Not very clean but seems to work.
class ClusterRandomSampler(Sampler):
r"""Takes a dataset with cluster_indices property, cuts it into batch-sized chunks
Drops the extra items, not fitting into exact batches
Arguments:
data_source (Dataset): a Dataset to sample from. Should have a cluster_indices property
batch_size (int): a batch size that you would like to use later with Dataloader class
shuffle (bool): whether to shuffle the data or not
"""
def __init__(self, data_source, batch_size=None, shuffle=True):
self.data_source = data_source
if batch_size is not None:
assert self.data_source.batch_sizes is None, "do not declare batch size in sampler " \
"if data source already got one"
self.batch_sizes = [batch_size for _ in self.data_source.cluster_indices]
else:
self.batch_sizes = self.data_source.batch_sizes
self.shuffle = shuffle
def flatten_list(self, lst):
return [item for sublist in lst for item in sublist]
def __iter__(self):
batch_lists = []
for j, cluster_indices in enumerate(self.data_source.cluster_indices):
batches = [
cluster_indices[i:i + self.batch_sizes[j]] for i in range(0, len(cluster_indices), self.batch_sizes[j])
]
# filter our the shorter batches
batches = [_ for _ in batches if len(_) == self.batch_sizes[j]]
if self.shuffle:
random.shuffle(batches)
batch_lists.append(batches)
# flatten lists and shuffle the batches if necessary
# this works on batch level
lst = self.flatten_list(batch_lists)
if self.shuffle:
random.shuffle(lst)
return iter(lst)
def __len__(self):
return len(self.data_source)
I have been trying to use collate_fn for this purpose but haven’t figured out how, yet. Can you give any pointers? My problem right now is the sampler gives collate_fn 16 samples at a time, but I want the batch size to be 128. Is this possible with this approach?
The collate_fn is used to process the batch of samples in a custom way. It doesn’t specify the batch size, which is set in the DataLoader.
Could you explain your issue a bit more, i.e. are you setting a batch size of 128 in the DataLoader and each batch contains just 16 samples?
I’m trying to replicate the original StyleGAN’s batch size schedule: 128, 128, 128, 64, 32, 16 as the progressive growing is applied. I know I can recreate the DataLoader when I want to switch, but I’m working inside an extant framework that makes that a clunky change to make.

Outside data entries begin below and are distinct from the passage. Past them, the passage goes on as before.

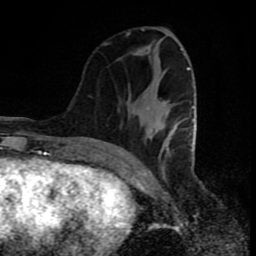
Breast MRI (dynamic contrast-enhanced), one axial slice. Position 31 of 80 along the scan axis. Cropped to one breast. Dynamic contrast-enhanced series, time point 2 of 8 at this slice position (early post-contrast). 1.5 T. TE 4.2 ms, TR 7 ms. 256 × 256 image matrix, field of view 160 × 160 mm. Female patient.
Annotated regions visible in this slice (semi-automatically segmented with operator editing):
- enhancing-tissue mask used for the functional tumour volume (all voxels passing the contrast-enhancement thresholds inside the analysis volume; usually the tumour): bounding box <126,32,195,160> (left, top, right, bottom; pixels)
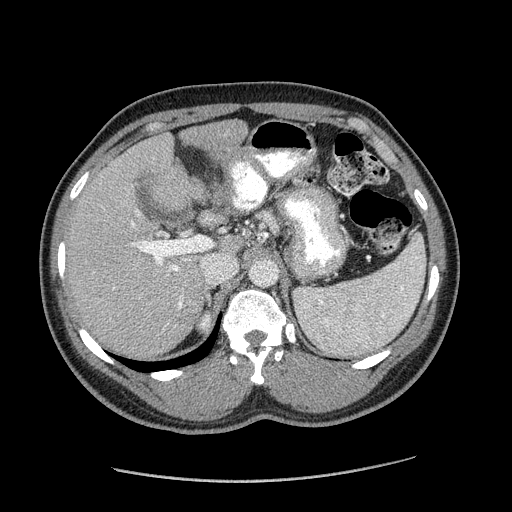
Contrast-enhanced abdominal CT (liver protocol), one axial slice. Reconstruction kernel STANDARD. Soft-tissue window (W 400 / L 40 HU). 2.5 mm slice thickness. 512 × 512 image matrix. Case-level facts recorded for this patient, not image findings: diagnosis: hepatocellular carcinoma (patient treated with transarterial chemoembolisation; whether this scan precedes or follows treatment is not stated here); TNM stage (as recorded): Stage-I; Child-Pugh class: A; tumour differentiation: well differentiated; tumour size: 3.1 cm.
Annotated regions visible in this slice (semi-automatically segmented with operator editing):
- liver parenchyma outside the tumour (the mass and vessels are separate outlines, so this box may not span the whole liver): box from (x=66, y=120) to (x=248, y=358) px
- portal vein: (x=131, y=210)–(x=183, y=309)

I never did figure out how to use collate_fn here so instead, I’m initializing my DataLoader with a batch_size of 16, and in my training loop I collect and concatenate these batches until I reach the actual batch size I want at any given time. This only works because all the batch sizes are divisible by 16. I tried to do this in collate_fn at first, I thought maybe it received a generator and I could return a different generator, but that wasn’t the case.
I’m still interested to know how collate_fn can be used to yield variable batch sizes, maybe it would be cleaner than my solution.
You could use this code snippet to see an example.
Note that the “variable size” is usually the temporal dimension or the spatial dimensions (e.g. images with a different resolution) not the batch size.
I’ve come across the same issue while trying to implement this functionality of StyleGAN using PyTorch Lightning, which I believe is like your use case. Any luck on your end in resolving this issue?
I also wish there was a way to do this, e.g. make the batch size depend on the size of the input samples in the case of variable-length input data, such as sentences, etc.